Segment Open
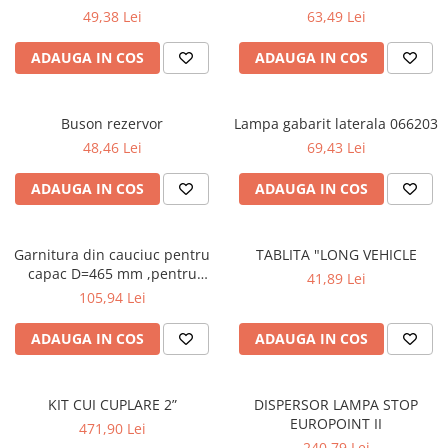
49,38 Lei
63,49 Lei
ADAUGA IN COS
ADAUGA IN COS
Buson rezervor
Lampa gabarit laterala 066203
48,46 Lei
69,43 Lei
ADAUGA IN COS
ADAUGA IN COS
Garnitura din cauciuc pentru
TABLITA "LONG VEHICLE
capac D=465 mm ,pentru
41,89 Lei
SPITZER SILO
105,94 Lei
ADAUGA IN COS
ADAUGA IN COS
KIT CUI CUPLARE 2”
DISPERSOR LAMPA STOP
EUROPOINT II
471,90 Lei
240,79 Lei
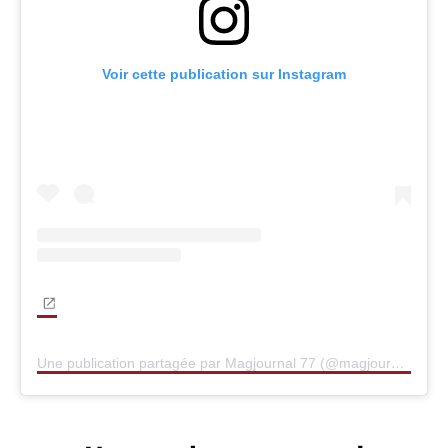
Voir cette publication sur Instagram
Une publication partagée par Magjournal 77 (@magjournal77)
Segment Closed
Segment Open
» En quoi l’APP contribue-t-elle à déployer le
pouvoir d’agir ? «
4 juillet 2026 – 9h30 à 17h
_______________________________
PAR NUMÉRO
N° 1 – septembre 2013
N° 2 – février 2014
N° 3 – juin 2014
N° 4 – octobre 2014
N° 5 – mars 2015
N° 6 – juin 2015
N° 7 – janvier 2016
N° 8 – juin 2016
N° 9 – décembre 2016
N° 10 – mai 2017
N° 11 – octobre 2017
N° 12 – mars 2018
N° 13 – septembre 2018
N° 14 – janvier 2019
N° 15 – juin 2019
Segment Closed
■ EXERCISE AIM: Using the entries above, return exactly the lines from the line with "N° 7 – janvier 2016" to the line with "N° 15 – juin 2019", counting both of those lines.

■ RESULT BELOW:
N° 7 – janvier 2016
N° 8 – juin 2016
N° 9 – décembre 2016
N° 10 – mai 2017
N° 11 – octobre 2017
N° 12 – mars 2018
N° 13 – septembre 2018
N° 14 – janvier 2019
N° 15 – juin 2019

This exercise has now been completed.